Не чужим горбом, но своими руками жизнь строить хотели те, что шли и шли к Кремлю. А как без царя-то? Как? Без царя вовсе пропасть.
В толпе лицо знакомое объявилось: Иван-трёхпалый. Но этот шёл, что колесо катилось: рот до ушей, глаза растопыркой. Хмельной, руки вразлёт, сей миг плясать пойдёт. Ему всё одно: чьи бы ни были пироги, лишь бы послаще. А чуял — будут пироги, и пироги даровые.

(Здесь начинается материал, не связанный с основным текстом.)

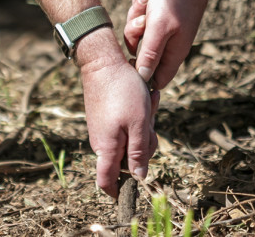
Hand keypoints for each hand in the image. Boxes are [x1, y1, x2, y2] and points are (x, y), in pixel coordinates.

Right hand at [80, 55, 158, 197]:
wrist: (103, 62)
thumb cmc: (123, 92)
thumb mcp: (139, 123)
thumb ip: (139, 152)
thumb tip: (139, 178)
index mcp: (107, 148)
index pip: (106, 182)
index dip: (117, 192)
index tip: (131, 193)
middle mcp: (102, 142)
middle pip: (127, 160)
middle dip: (145, 145)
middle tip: (152, 122)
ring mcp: (104, 129)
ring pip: (131, 140)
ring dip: (145, 126)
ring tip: (151, 101)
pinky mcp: (107, 118)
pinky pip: (128, 125)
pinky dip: (140, 115)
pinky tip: (147, 96)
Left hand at [123, 0, 213, 89]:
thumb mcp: (159, 29)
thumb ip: (150, 55)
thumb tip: (143, 79)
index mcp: (173, 53)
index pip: (157, 79)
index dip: (141, 74)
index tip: (131, 58)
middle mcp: (169, 43)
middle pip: (140, 52)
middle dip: (134, 35)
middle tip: (143, 21)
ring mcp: (163, 26)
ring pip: (137, 30)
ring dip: (136, 14)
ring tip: (148, 0)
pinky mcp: (158, 12)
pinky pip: (140, 14)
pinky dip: (141, 2)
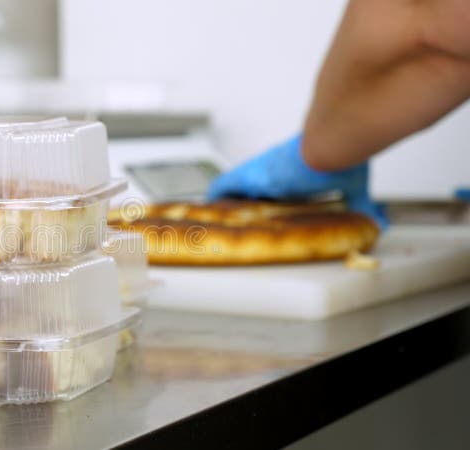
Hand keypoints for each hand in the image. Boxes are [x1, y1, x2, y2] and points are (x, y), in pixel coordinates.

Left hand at [207, 134, 388, 229]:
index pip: (274, 188)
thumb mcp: (355, 186)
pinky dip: (215, 196)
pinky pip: (224, 186)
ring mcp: (260, 172)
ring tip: (209, 213)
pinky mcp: (250, 175)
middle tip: (226, 216)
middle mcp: (273, 171)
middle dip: (238, 203)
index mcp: (293, 173)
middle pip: (248, 188)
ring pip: (233, 186)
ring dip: (223, 200)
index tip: (257, 209)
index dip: (264, 199)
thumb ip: (364, 203)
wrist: (332, 140)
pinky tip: (203, 206)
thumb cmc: (342, 155)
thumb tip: (379, 221)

— Эх, эх, эх! — весело покрикивал, поглядывая на всех круглыми глазами. Подсвистывал, каблуками притопывал. А за голенищем-то засапожник, отточенный у молодца. Да узкий, длинный, что грудь человека, как шило, насквозь прохватывает. Молодец прибаутки сыпал, но мысли были у него недобрые. Помнил, всё помнил о жизни своей треклятой. Да и знал: оно и дальше у него житьё волчье и крикнули бы только — засапожник выхватит из-за голенища и перед кровью не остановится. Будь даже та кровь царская.
Из переулка Арсений Дятел вышел и его друг Дубок. Эти по-другому ступали. Шли не торопясь, с думой на лице, но с думой хорошей. В глазах ясное светилось: врага избыли, царя сыскали. Чего уж, иди смело.